───── Extracted material

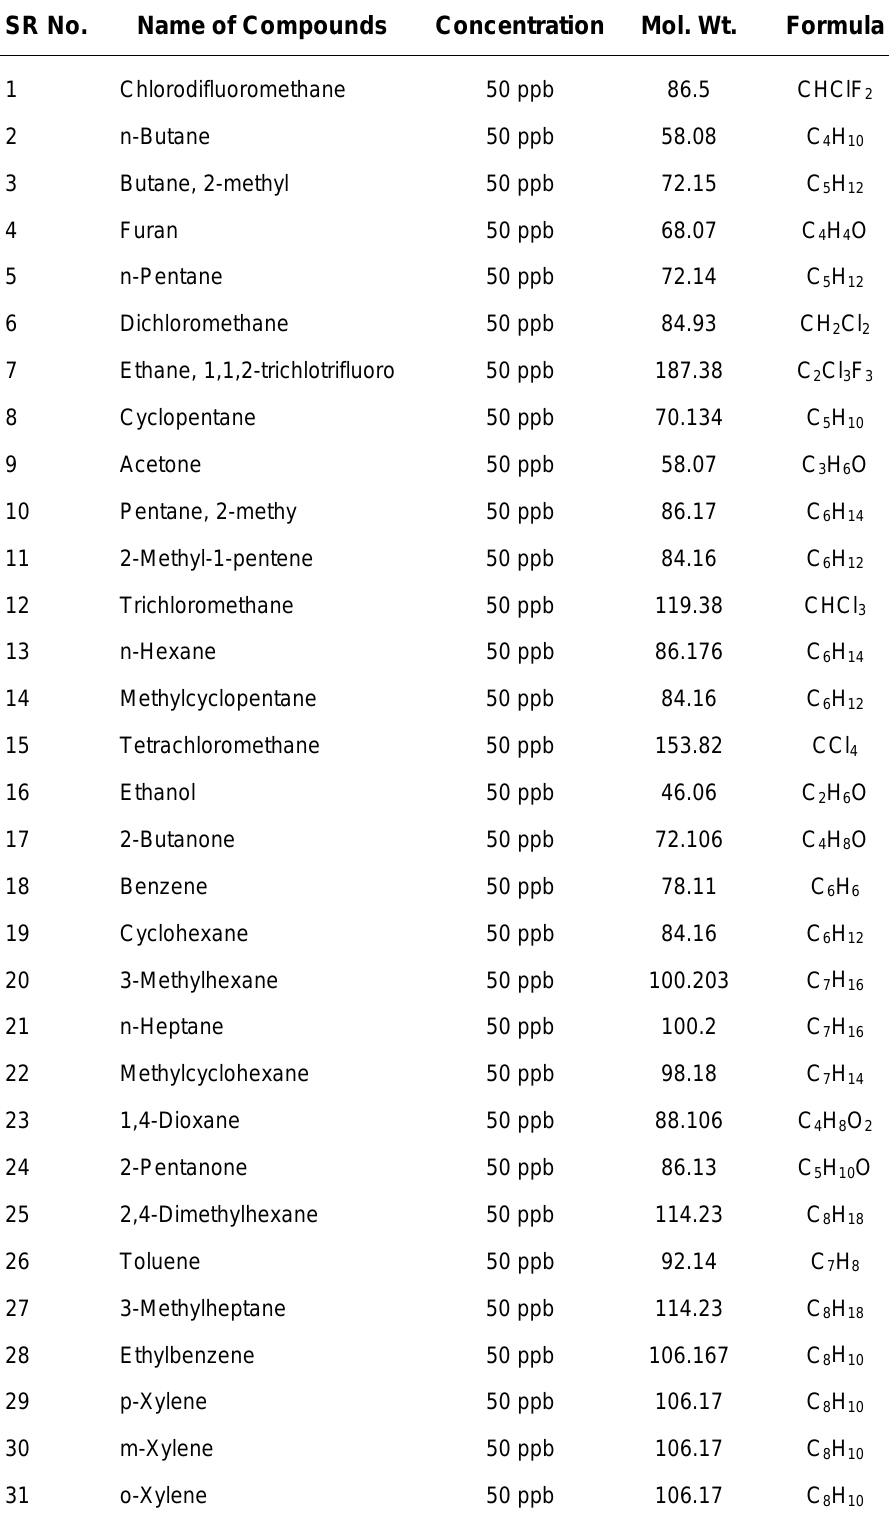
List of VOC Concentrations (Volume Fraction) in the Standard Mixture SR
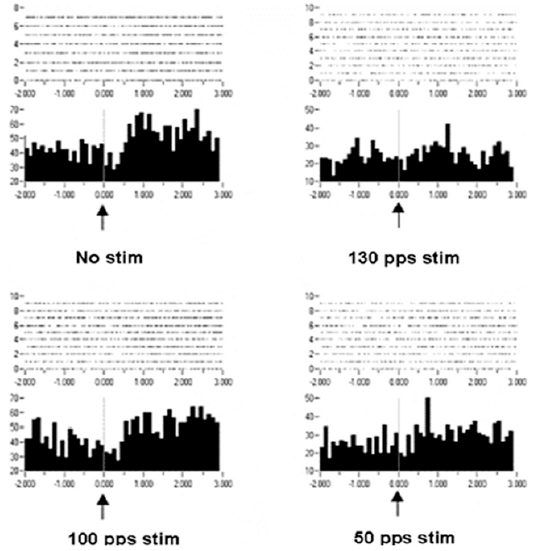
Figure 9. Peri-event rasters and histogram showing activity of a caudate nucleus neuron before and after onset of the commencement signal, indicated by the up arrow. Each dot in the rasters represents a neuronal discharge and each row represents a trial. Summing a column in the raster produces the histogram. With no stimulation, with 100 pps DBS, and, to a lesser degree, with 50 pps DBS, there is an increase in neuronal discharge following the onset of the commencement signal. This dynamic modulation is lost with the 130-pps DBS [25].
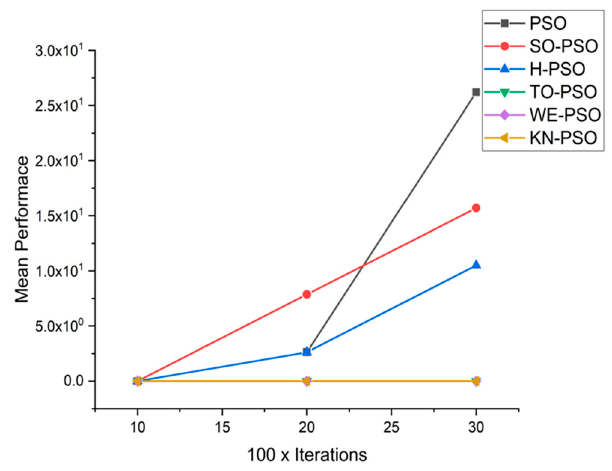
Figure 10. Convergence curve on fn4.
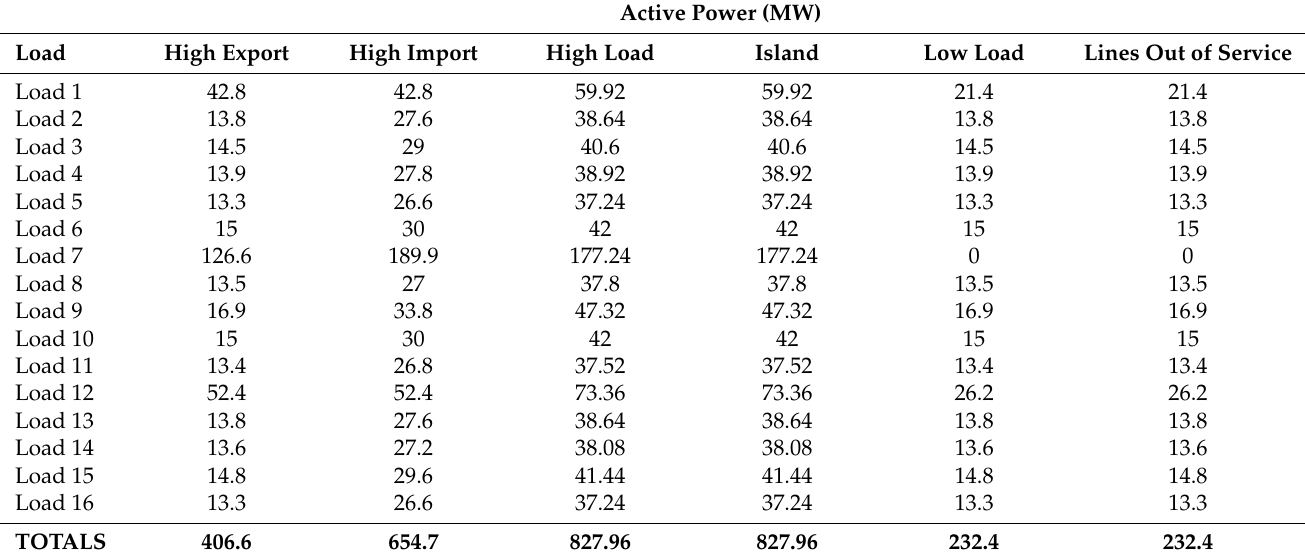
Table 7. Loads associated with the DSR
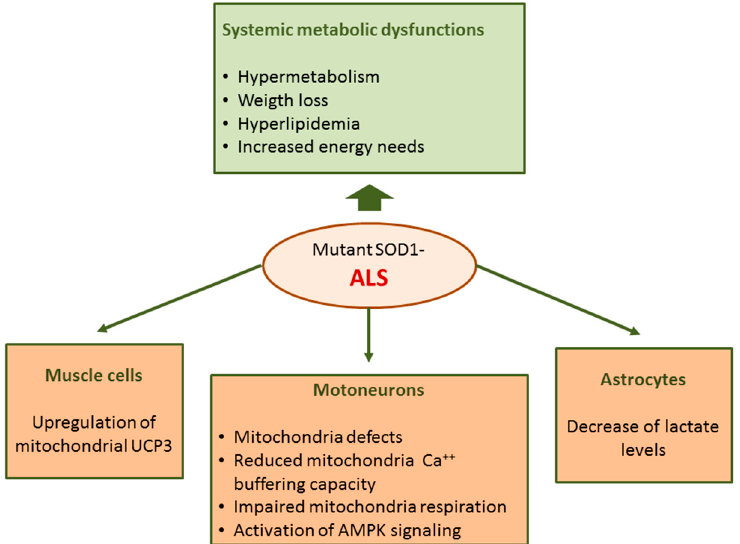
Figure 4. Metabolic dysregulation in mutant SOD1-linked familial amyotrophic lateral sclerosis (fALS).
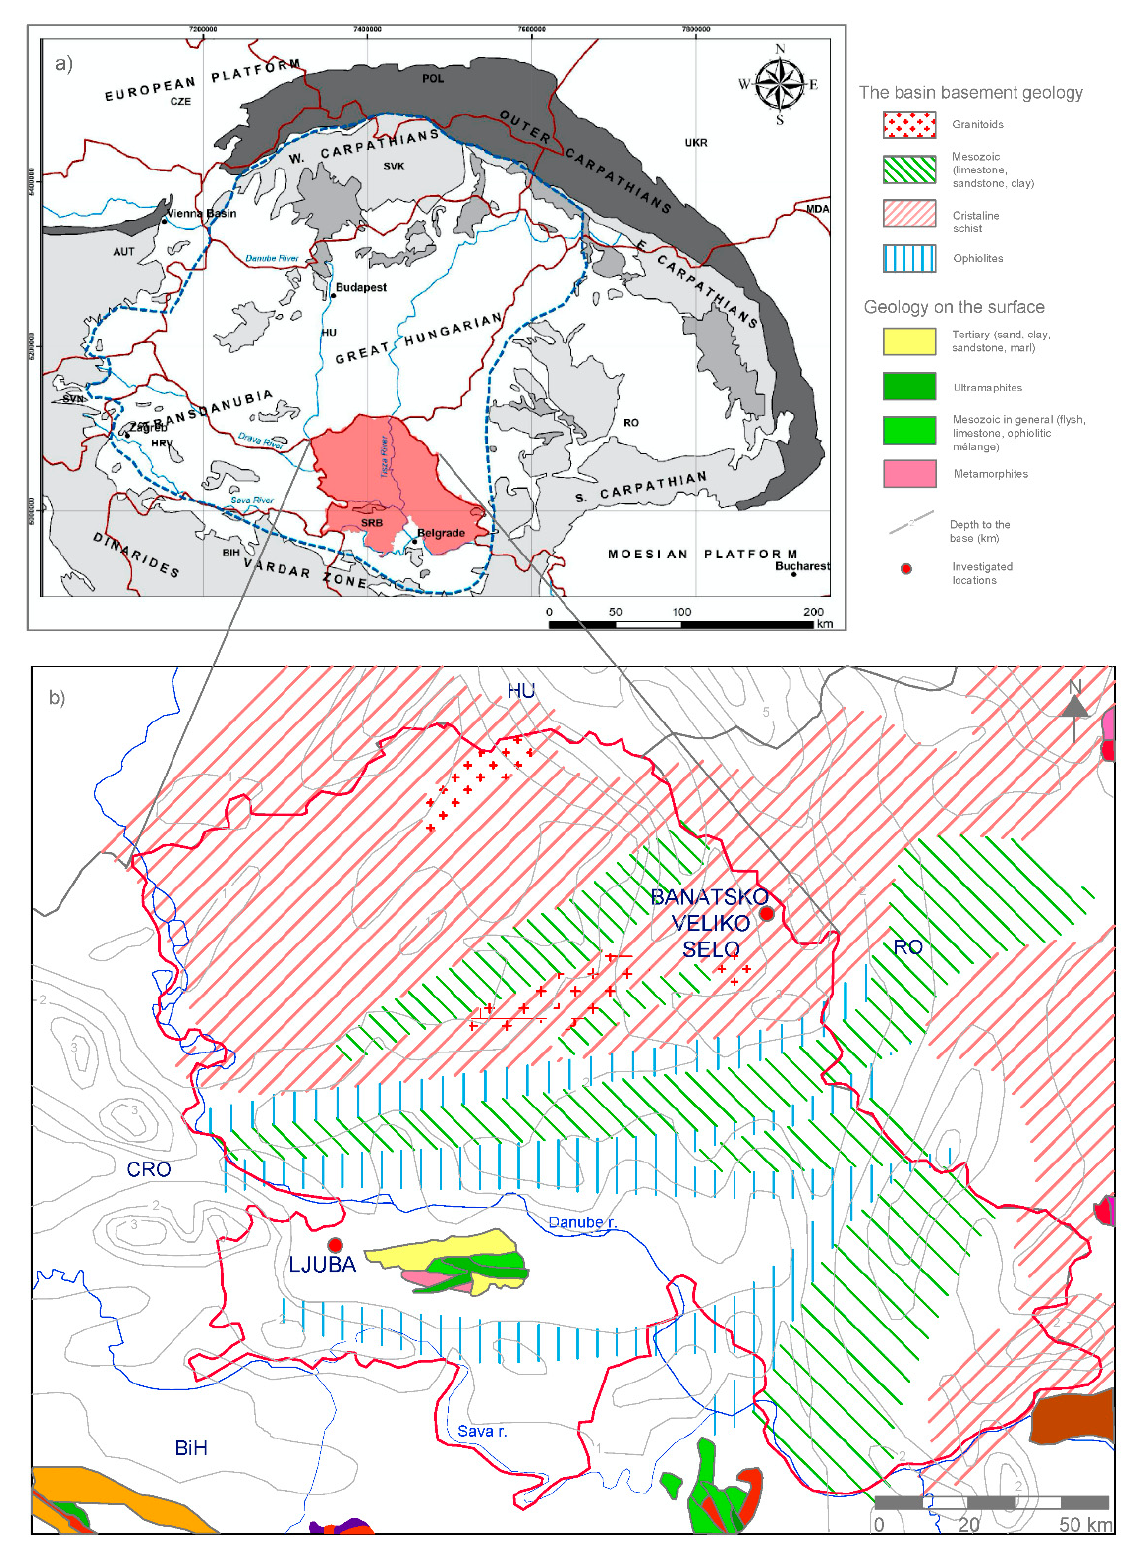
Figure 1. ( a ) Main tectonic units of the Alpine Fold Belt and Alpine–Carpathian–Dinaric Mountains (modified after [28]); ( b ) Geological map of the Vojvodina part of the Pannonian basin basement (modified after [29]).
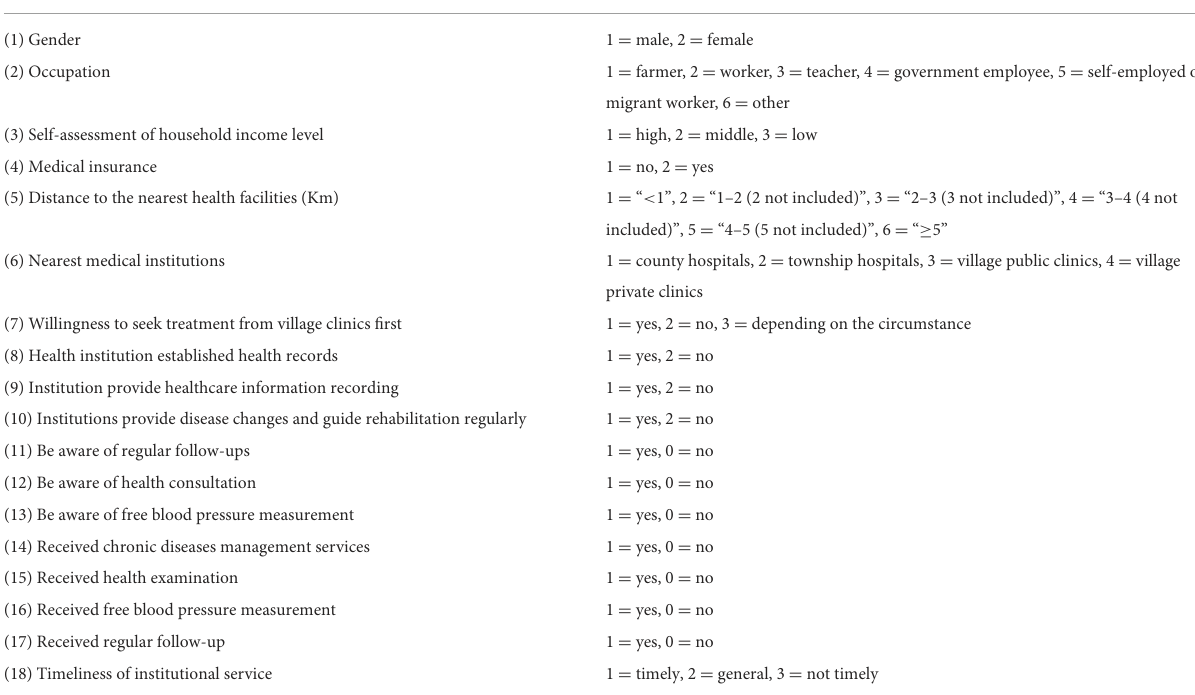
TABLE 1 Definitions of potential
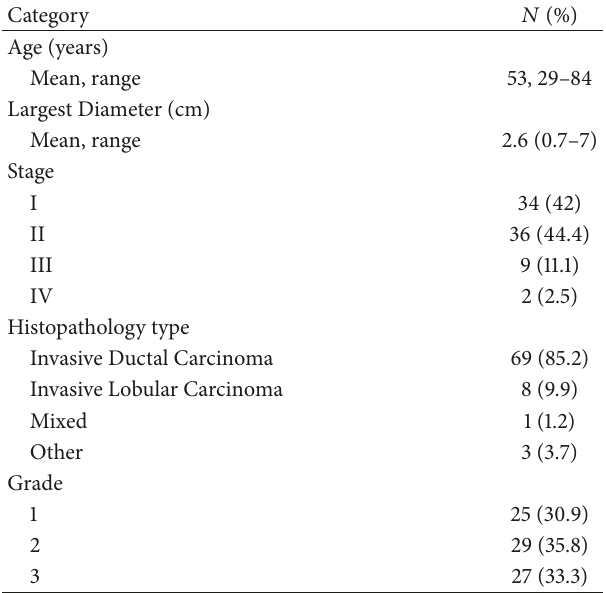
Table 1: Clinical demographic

──────────

> [What is being asked]: If a line contains the word "after", it counts; say how many such lines the records hold, and give only that number.

> [Problem solution]: 2